TASK: Format every line of the rows below as a JSON list of strings, with one string per line and blank lines omitted.

>> BEGIN ENTRIES SHOWN

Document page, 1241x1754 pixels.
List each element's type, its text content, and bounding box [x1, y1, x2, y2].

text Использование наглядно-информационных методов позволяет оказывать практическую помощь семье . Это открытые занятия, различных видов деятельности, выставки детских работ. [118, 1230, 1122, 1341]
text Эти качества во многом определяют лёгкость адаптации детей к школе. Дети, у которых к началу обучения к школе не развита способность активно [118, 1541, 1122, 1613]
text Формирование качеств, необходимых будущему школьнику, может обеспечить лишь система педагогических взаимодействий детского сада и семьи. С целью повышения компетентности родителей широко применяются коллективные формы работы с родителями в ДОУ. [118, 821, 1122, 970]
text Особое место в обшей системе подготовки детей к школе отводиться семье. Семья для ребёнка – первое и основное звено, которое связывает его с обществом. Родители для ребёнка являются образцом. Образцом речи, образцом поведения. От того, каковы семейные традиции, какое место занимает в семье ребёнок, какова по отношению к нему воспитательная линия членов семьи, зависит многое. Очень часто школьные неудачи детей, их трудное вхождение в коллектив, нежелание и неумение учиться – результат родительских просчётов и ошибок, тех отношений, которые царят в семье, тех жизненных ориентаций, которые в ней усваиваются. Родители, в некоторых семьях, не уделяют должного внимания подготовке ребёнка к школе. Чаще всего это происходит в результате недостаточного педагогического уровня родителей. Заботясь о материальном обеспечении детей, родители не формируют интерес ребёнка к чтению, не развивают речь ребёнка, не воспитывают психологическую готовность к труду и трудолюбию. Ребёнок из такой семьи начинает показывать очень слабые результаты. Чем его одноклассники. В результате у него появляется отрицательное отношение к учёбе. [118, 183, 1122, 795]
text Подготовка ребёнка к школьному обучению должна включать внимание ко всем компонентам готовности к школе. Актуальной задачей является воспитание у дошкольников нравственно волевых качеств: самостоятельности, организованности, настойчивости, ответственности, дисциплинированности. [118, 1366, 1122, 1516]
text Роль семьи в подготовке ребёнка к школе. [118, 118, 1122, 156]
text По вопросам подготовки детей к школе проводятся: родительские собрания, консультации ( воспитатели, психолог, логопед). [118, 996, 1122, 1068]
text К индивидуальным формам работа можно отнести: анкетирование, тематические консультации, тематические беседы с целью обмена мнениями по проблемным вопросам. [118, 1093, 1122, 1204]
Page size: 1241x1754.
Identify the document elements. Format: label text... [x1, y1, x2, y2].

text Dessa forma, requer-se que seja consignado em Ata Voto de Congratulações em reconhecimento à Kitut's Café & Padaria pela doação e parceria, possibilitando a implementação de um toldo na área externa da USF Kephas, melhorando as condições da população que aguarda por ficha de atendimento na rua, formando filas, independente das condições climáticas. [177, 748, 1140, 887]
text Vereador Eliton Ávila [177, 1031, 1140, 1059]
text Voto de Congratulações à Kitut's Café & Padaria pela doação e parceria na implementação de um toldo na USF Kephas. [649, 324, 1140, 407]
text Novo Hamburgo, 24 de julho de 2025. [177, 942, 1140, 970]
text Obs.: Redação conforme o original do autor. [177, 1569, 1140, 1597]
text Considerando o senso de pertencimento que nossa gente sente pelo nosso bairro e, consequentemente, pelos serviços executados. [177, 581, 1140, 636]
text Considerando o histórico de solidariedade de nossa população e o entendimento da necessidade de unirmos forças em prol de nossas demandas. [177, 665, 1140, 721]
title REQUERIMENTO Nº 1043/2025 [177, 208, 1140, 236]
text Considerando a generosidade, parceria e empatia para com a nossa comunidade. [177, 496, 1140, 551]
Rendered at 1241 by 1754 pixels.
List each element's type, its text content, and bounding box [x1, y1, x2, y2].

>> END ENTRIES SHOWN

TASK SOLUTION:
[
  "Document page, 1241x1754 pixels.",
  "List each element's type, its text content, and bounding box [x1, y1, x2, y2].",
  "text Использование наглядно-информационных методов позволяет оказывать практическую помощь семье . Это открытые занятия, различных видов деятельности, выставки детских работ. [118, 1230, 1122, 1341]",
  "text Эти качества во многом определяют лёгкость адаптации детей к школе. Дети, у которых к началу обучения к школе не развита способность активно [118, 1541, 1122, 1613]",
  "text Формирование качеств, необходимых будущему школьнику, может обеспечить лишь система педагогических взаимодействий детского сада и семьи. С целью повышения компетентности родителей широко применяются коллективные формы работы с родителями в ДОУ. [118, 821, 1122, 970]",
  "text Особое место в обшей системе подготовки детей к школе отводиться семье. Семья для ребёнка – первое и основное звено, которое связывает его с обществом. Родители для ребёнка являются образцом. Образцом речи, образцом поведения. От того, каковы семейные традиции, какое место занимает в семье ребёнок, какова по отношению к нему воспитательная линия членов семьи, зависит многое. Очень часто школьные неудачи детей, их трудное вхождение в коллектив, нежелание и неумение учиться – результат родительских просчётов и ошибок, тех отношений, которые царят в семье, тех жизненных ориентаций, которые в ней усваиваются. Родители, в некоторых семьях, не уделяют должного внимания подготовке ребёнка к школе. Чаще всего это происходит в результате недостаточного педагогического уровня родителей. Заботясь о материальном обеспечении детей, родители не формируют интерес ребёнка к чтению, не развивают речь ребёнка, не воспитывают психологическую готовность к труду и трудолюбию. Ребёнок из такой семьи начинает показывать очень слабые результаты. Чем его одноклассники. В результате у него появляется отрицательное отношение к учёбе. [118, 183, 1122, 795]",
  "text Подготовка ребёнка к школьному обучению должна включать внимание ко всем компонентам готовности к школе. Актуальной задачей является воспитание у дошкольников нравственно волевых качеств: самостоятельности, организованности, настойчивости, ответственности, дисциплинированности. [118, 1366, 1122, 1516]",
  "text Роль семьи в подготовке ребёнка к школе. [118, 118, 1122, 156]",
  "text По вопросам подготовки детей к школе проводятся: родительские собрания, консультации ( воспитатели, психолог, логопед). [118, 996, 1122, 1068]",
  "text К индивидуальным формам работа можно отнести: анкетирование, тематические консультации, тематические беседы с целью обмена мнениями по проблемным вопросам. [118, 1093, 1122, 1204]",
  "Page size: 1241x1754.",
  "Identify the document elements. Format: label text... [x1, y1, x2, y2].",
  "text Dessa forma, requer-se que seja consignado em Ata Voto de Congratulações em reconhecimento à Kitut's Café & Padaria pela doação e parceria, possibilitando a implementação de um toldo na área externa da USF Kephas, melhorando as condições da população que aguarda por ficha de atendimento na rua, formando filas, independente das condições climáticas. [177, 748, 1140, 887]",
  "text Vereador Eliton Ávila [177, 1031, 1140, 1059]",
  "text Voto de Congratulações à Kitut's Café & Padaria pela doação e parceria na implementação de um toldo na USF Kephas. [649, 324, 1140, 407]",
  "text Novo Hamburgo, 24 de julho de 2025. [177, 942, 1140, 970]",
  "text Obs.: Redação conforme o original do autor. [177, 1569, 1140, 1597]",
  "text Considerando o senso de pertencimento que nossa gente sente pelo nosso bairro e, consequentemente, pelos serviços executados. [177, 581, 1140, 636]",
  "text Considerando o histórico de solidariedade de nossa população e o entendimento da necessidade de unirmos forças em prol de nossas demandas. [177, 665, 1140, 721]",
  "title REQUERIMENTO Nº 1043/2025 [177, 208, 1140, 236]",
  "text Considerando a generosidade, parceria e empatia para com a nossa comunidade. [177, 496, 1140, 551]",
  "Rendered at 1241 by 1754 pixels.",
  "List each element's type, its text content, and bounding box [x1, y1, x2, y2]."
]